[Stored records]
*** Begin section ***
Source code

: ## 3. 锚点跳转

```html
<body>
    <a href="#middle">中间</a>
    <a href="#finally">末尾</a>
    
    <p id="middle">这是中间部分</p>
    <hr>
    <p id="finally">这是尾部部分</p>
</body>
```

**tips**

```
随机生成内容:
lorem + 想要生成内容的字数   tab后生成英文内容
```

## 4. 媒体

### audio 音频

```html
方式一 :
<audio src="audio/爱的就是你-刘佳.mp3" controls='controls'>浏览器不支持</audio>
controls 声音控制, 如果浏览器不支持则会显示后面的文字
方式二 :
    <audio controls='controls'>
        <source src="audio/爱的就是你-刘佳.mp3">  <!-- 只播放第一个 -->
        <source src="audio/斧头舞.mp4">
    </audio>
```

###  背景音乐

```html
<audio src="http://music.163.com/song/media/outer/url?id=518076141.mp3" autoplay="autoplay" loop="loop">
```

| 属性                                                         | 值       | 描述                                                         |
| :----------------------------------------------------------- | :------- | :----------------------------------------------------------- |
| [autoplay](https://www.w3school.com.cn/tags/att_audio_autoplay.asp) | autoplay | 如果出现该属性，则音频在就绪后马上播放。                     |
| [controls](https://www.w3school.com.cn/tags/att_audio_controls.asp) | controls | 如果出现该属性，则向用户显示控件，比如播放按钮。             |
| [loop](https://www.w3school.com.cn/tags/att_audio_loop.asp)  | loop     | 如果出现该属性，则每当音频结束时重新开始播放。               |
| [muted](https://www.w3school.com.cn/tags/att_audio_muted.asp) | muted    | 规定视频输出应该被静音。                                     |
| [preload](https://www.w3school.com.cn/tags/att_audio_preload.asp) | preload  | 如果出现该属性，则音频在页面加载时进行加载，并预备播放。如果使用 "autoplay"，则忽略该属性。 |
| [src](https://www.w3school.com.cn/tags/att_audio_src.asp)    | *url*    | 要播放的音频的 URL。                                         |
*** End section ***
All of the entries above should be output exactly as they are.

Source code

: ## 3. 锚点跳转

```html
<body>
    <a href="#middle">中间</a>
    <a href="#finally">末尾</a>
    
    <p id="middle">这是中间部分</p>
    <hr>
    <p id="finally">这是尾部部分</p>
</body>
```

**tips**

```
随机生成内容:
lorem + 想要生成内容的字数   tab后生成英文内容
```

## 4. 媒体

### audio 音频

```html
方式一 :
<audio src="audio/爱的就是你-刘佳.mp3" controls='controls'>浏览器不支持</audio>
controls 声音控制, 如果浏览器不支持则会显示后面的文字
方式二 :
    <audio controls='controls'>
        <source src="audio/爱的就是你-刘佳.mp3">  <!-- 只播放第一个 -->
        <source src="audio/斧头舞.mp4">
    </audio>
```

###  背景音乐

```html
<audio src="http://music.163.com/song/media/outer/url?id=518076141.mp3" autoplay="autoplay" loop="loop">
```

| 属性                                                         | 值       | 描述                                                         |
| :----------------------------------------------------------- | :------- | :----------------------------------------------------------- |
| [autoplay](https://www.w3school.com.cn/tags/att_audio_autoplay.asp) | autoplay | 如果出现该属性，则音频在就绪后马上播放。                     |
| [controls](https://www.w3school.com.cn/tags/att_audio_controls.asp) | controls | 如果出现该属性，则向用户显示控件，比如播放按钮。             |
| [loop](https://www.w3school.com.cn/tags/att_audio_loop.asp)  | loop     | 如果出现该属性，则每当音频结束时重新开始播放。               |
| [muted](https://www.w3school.com.cn/tags/att_audio_muted.asp) | muted    | 规定视频输出应该被静音。                                     |
| [preload](https://www.w3school.com.cn/tags/att_audio_preload.asp) | preload  | 如果出现该属性，则音频在页面加载时进行加载，并预备播放。如果使用 "autoplay"，则忽略该属性。 |
| [src](https://www.w3school.com.cn/tags/att_audio_src.asp)    | *url*    | 要播放的音频的 URL。                                         |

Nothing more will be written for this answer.